North Dakota law requires that the lender give the borrower no less than 30 days notice of their intent to foreclose prior to beginning foreclosure proceedings. If the borrower cannot be located, the lender will need to publish a notice of their intent to foreclose.
After the pre-foreclosure notice is given, the lender can file the appropriate documents in court to begin the foreclosure. The court assesses the amount of the borrower’s debt and gives them a short time to pay. If the borrower fails to pay the debt within the specified timeframe, the property goes up for sale, as advertised by the court clerk.

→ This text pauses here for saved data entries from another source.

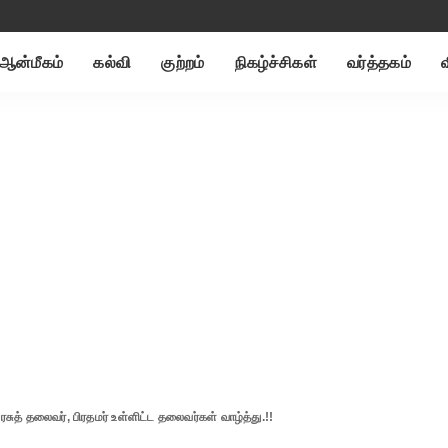
ஆன்மீகம்
கல்வி
குற்றம்
நிகழ்ச்சிகள்
வர்த்தகம்
த் தலைவர், பிரதமர் உள்ளிட்ட தலைவர்கள் வாழ்த்து.!!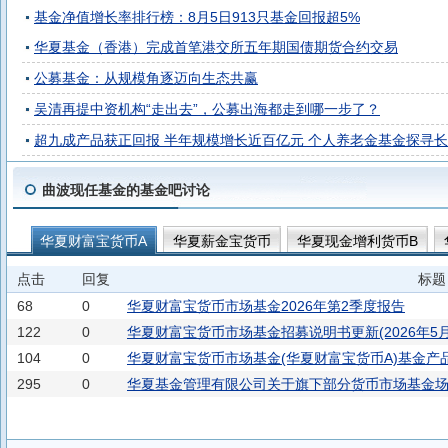
基金净值增长率排行榜：8月5日913只基金回报超5%
华夏基金（香港）完成首笔港交所五年期国债期货合约交易
公募基金：从规模角逐迈向生态共赢
吴清再提中资机构“走出去”，公募出海都走到哪一步了？
超九成产品获正回报 半年规模增长近百亿元 个人养老金基金探寻
曲波现任基金的基金吧讨论
华夏财富宝货币A
华夏薪金宝货币
华夏现金增利货币B
点击
回复
标题
68
0
华夏财富宝货币市场基金2026年第2季度报告
122
0
华夏财富宝货币市场基金招募说明书更新(2026年5月
104
0
华夏财富宝货币市场基金(华夏财富宝货币A)基金产品资料
295
0
华夏基金管理有限公司关于旗下部分货币市场基金场
期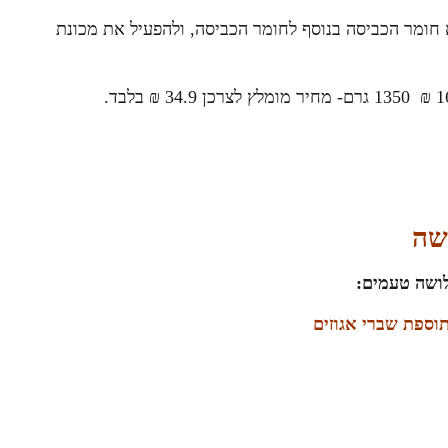
ומר הכביסה בנוסף לחומר הכביסה, ולהפעיל את מכונת
דשה
לושה טעמים:
וספת שברי אגוזים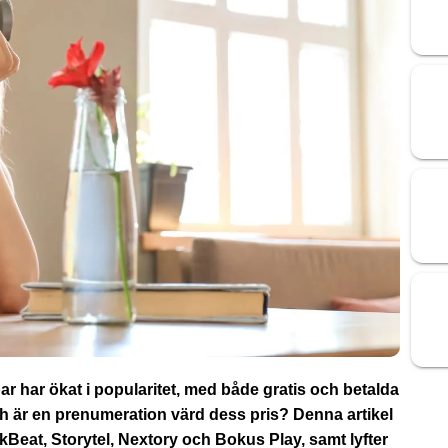
 har ökat i popularitet, med både gratis och betalda
 och är en prenumeration värd dess pris? Denna artikel
kBeat, Storytel, Nextory och Bokus Play, samt lyfter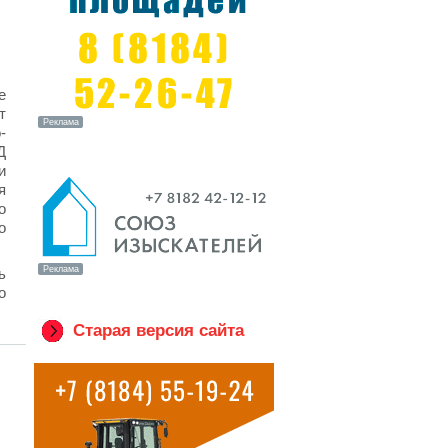
е
т
-
Д
и
я
о
о
ь
о
Старая версия сайта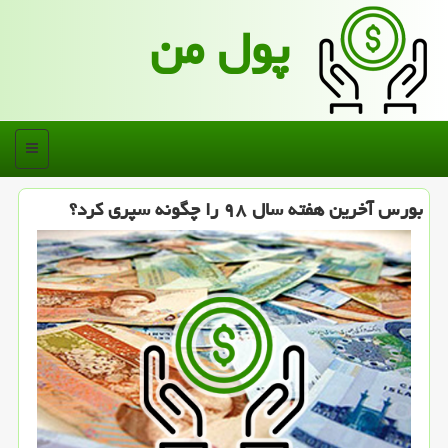
پول من
منو
بورس آخرین هفته سال ۹۸ را چگونه سپری كرد؟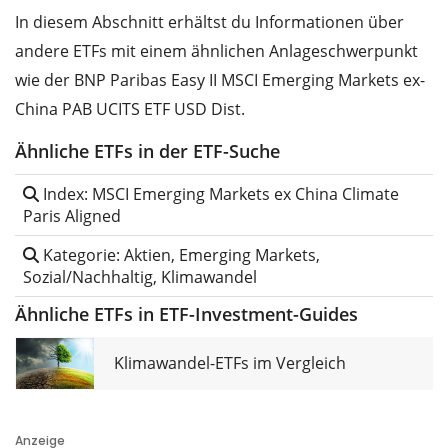
In diesem Abschnitt erhältst du Informationen über
andere ETFs mit einem ähnlichen Anlageschwerpunkt
wie der BNP Paribas Easy II MSCI Emerging Markets ex-
China PAB UCITS ETF USD Dist.
Ähnliche ETFs in der ETF-Suche
Index: MSCI Emerging Markets ex China Climate
Paris Aligned
Kategorie: Aktien, Emerging Markets,
Sozial/Nachhaltig, Klimawandel
Ähnliche ETFs in ETF-Investment-Guides
Klimawandel-ETFs im Vergleich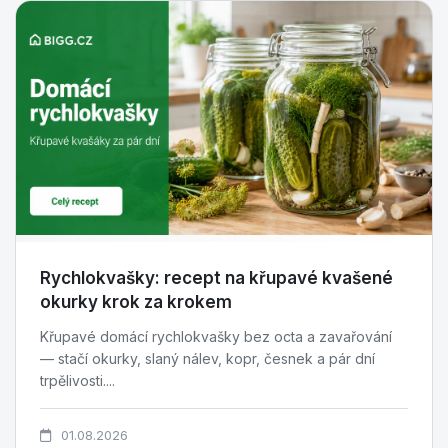
Rychlokvašky: recept na křupavé kvašené
okurky krok za krokem
Křupavé domácí rychlokvašky bez octa a zavařování
— stačí okurky, slaný nálev, kopr, česnek a pár dní
trpělivosti....
01.08.2026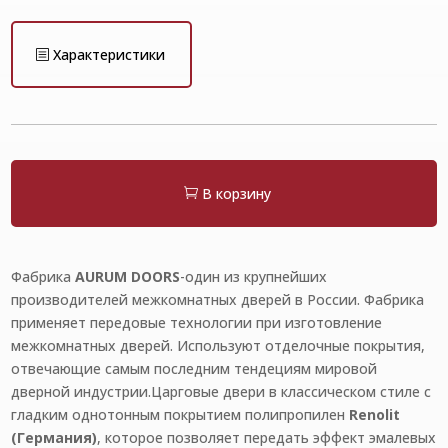
Характеристики
В корзину
Фабрика
AURUM
DOORS
-один из крупнейших
производителей межкомнатных дверей в России. Фабрика
применяет передовые технологии при изготовление
межкомнатных дверей. Используют отделочные покрытия,
отвечающие самым последним тендециям мировой
дверной индустрии.Царговые двери в классическом стиле
с
гладким однотонным покрытием полипропилен
Renolit
(Германия)
, которое позволяет передать эффект эмалевых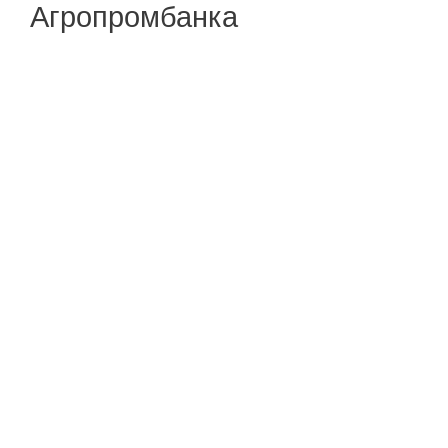
Агропромбанка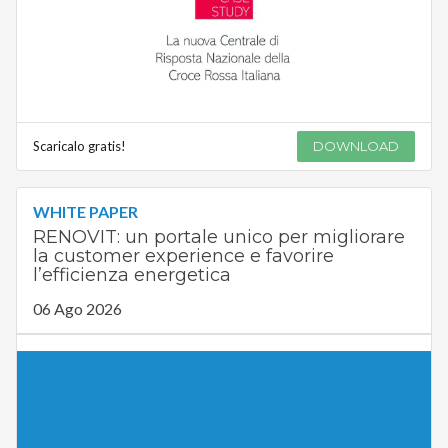
Scaricalo gratis!
DOWNLOAD
WHITE PAPER
RENOVIT: un portale unico per migliorare
la customer experience e favorire
l’efficienza energetica
06 Ago 2026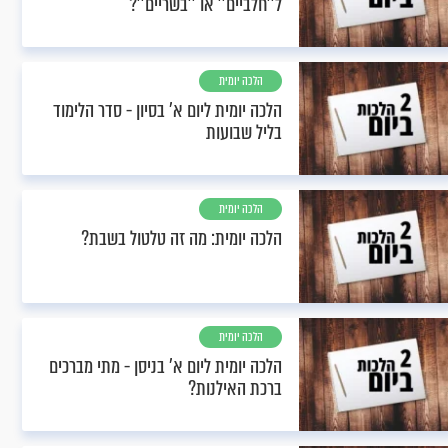
ל''חלביים'' או ''בשריים''?
הלכה יומית
הלכה יומית ליום א’ בסיון - סדר הלימוד
בליל שבועות
הלכה יומית
הלכה יומית: מה זה טלטול בשבת?
הלכה יומית
הלכה יומית ליום א’ בניסן - מתי מברכים
ברכת האילנות?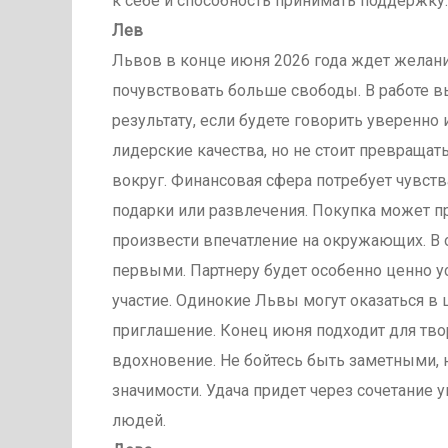
к себе и способность принимать поддержку.
Лев
Львов в конце июня 2026 года ждет желание
почувствовать больше свободы. В работе в
результату, если будете говорить уверенно
лидерские качества, но не стоит превращат
вокруг. Финансовая сфера потребует чувств
подарки или развлечения. Покупка может пр
произвести впечатление на окружающих. В
первыми. Партнеру будет особенно ценно 
участие. Одинокие Львы могут оказаться в
приглашение. Конец июня подходит для тво
вдохновение. Не бойтесь быть заметными, 
значимости. Удача придет через сочетание 
людей.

The borrower can stop the process and reinstate the loan by paying the delinquent amount within the 30-day period prior to foreclosure.
Notice of Sale / Auction
It takes about two months to properly publish and advertise the foreclosure sale. Notice of sale is provided to the borrower and published in the county newspaper, with the last publication occurring at least 10 days before the date of the sale.
Foreclosure sales in North Dakota are made by public auction by the county sheriff or his deputy. The property is sold to the highest bidder, and the winning bidder must pay in cash at the auction. The winning bidder is awarded a certificate of sale until the borrower’s redemption period has ended. Following the redemption period, which is typically six months, the sheriff transfers ownership to the winning bidder.